How would you design e-mail today to address the problem of spam?

December 31, 1999 | Unregistered CommenterChris

We wrote some thoughts about what is coming with wave that we want to share with you and to hear your opinions.

http://www.corvalius.com/blog/?p=88

If you can read Spanish (or just want to practice it :-P) http://www.corvalius.com/blog/?p=49

We REALLY would love to hear your opinions.

Thank you very much!!

December 31, 1999 | Unregistered CommenterAnonymous

The Google Wave source code is not available yet but developers can use the sandbox described on the http://googlewavedev.blogspot.com/2009/07/google-wave-sandbox-update.html">Google Wave Developer Blog

Thank you for the Corvalius Blog!!!

December 31, 1999 | Unregistered CommenterJuan Carlos

Google Wave to send out 100,000 invites in September:
http://www.downloadsquad.com/2009/07/21/google-wave-to-send-out-100-000-invites-in-september/

You can sign up for more information about the limited launch at wave.google.com.

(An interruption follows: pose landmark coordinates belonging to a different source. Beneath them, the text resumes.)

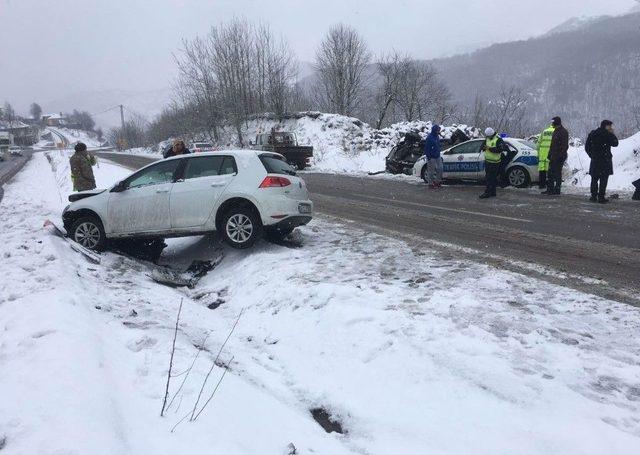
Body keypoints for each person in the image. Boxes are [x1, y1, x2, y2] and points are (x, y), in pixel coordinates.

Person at [585, 120, 619, 203]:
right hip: (605, 160)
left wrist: (592, 155)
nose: (611, 128)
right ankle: (601, 197)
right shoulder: (607, 134)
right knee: (603, 179)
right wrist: (612, 134)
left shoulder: (593, 133)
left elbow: (587, 147)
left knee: (594, 178)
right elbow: (615, 143)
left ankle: (593, 196)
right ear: (606, 126)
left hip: (595, 160)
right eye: (610, 126)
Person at [542, 117, 569, 195]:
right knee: (550, 173)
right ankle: (550, 189)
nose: (551, 123)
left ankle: (557, 190)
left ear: (556, 122)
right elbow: (552, 145)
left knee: (557, 173)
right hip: (553, 155)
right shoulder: (555, 131)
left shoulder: (563, 132)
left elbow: (565, 146)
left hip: (559, 157)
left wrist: (560, 156)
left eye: (553, 122)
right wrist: (549, 154)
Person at [479, 127, 507, 199]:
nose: (487, 137)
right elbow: (482, 146)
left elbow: (500, 149)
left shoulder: (498, 139)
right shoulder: (487, 139)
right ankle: (493, 192)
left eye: (488, 136)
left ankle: (487, 192)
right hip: (488, 161)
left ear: (491, 134)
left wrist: (489, 148)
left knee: (490, 178)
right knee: (491, 178)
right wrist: (483, 148)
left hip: (495, 162)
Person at [536, 122, 555, 189]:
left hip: (542, 154)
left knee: (542, 170)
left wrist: (538, 153)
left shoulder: (544, 132)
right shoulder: (555, 132)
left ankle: (541, 185)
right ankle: (550, 186)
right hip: (551, 154)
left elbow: (538, 144)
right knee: (550, 172)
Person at [423, 124, 443, 189]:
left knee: (440, 168)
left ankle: (437, 182)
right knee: (431, 171)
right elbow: (426, 147)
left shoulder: (437, 136)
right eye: (437, 130)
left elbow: (438, 145)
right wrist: (428, 156)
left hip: (437, 155)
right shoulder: (429, 137)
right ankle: (430, 184)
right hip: (431, 157)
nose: (438, 131)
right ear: (435, 130)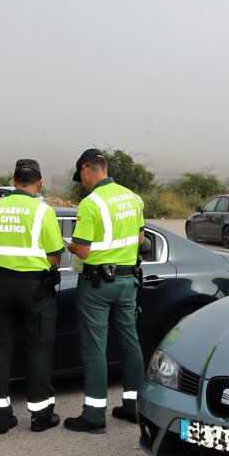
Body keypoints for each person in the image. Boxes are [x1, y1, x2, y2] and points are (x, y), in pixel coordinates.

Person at [0, 159, 65, 435]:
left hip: (1, 284)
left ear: (14, 181)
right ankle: (41, 417)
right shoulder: (43, 211)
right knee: (38, 350)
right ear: (39, 183)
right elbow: (55, 254)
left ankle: (1, 418)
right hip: (34, 288)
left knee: (1, 351)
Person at [64, 148, 145, 434]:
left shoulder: (91, 203)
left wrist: (70, 245)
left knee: (94, 346)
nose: (82, 182)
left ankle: (94, 415)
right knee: (130, 341)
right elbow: (140, 237)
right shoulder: (132, 198)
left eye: (81, 177)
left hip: (97, 285)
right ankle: (134, 407)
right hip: (127, 281)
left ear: (87, 169)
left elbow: (83, 250)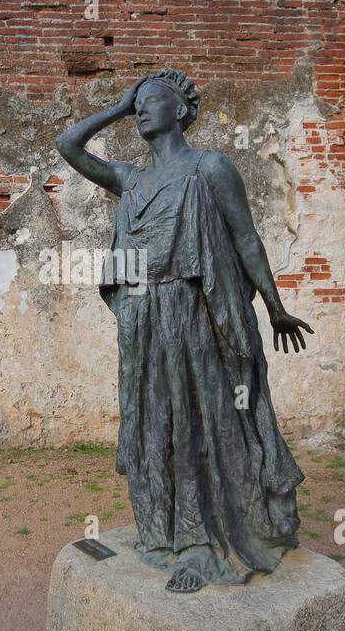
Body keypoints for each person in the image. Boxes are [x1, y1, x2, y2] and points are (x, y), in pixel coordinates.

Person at [55, 67, 313, 592]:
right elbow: (68, 145)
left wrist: (275, 306)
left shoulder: (210, 168)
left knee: (204, 423)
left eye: (153, 100)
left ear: (181, 110)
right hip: (144, 321)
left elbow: (246, 241)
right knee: (153, 423)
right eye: (139, 103)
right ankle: (163, 529)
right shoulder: (132, 178)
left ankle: (202, 541)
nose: (143, 109)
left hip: (197, 314)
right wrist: (119, 105)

December 31, 1999 | Unregistered CommenterAnonymous

Hi,

there is a wave protocol reference implementation online. The source code is available on
http://code.google.com/p/wave-protocol/source/browse/">google code.

December 31, 1999 | Unregistered Commentergeekr

http://code.google.com/p/pygowave-server/">PyGoWave Server is another Google Wave implementation based on Django - a well-known python web framework - as its backend and is in a very early stage.

Google said: “…anyone can build a wave server and interoperate, much like anyone can run their own SMTP server…”
I said: “Ok, let’s do this!”
Then I looked into my development toolbox and chose Python, Django, Orbited, RabbitMQ, JavaScript and MooTools.

Check out the http://pygowave.p2k-network.org/blog/">PyGoWave Blog here.

December 31, 1999 | Unregistered Commentergeekr

@Chris

Well obviously I'm not suggesting that I have the answer to that question.

I'm saying that if you are going to ask the question "How would you design email, if it was designed today?", and you are going to spend a lot of time and money thinking about it, then surely a major consideration would be fundamental mechanisms to combat spam (rather than just bolt-on filters).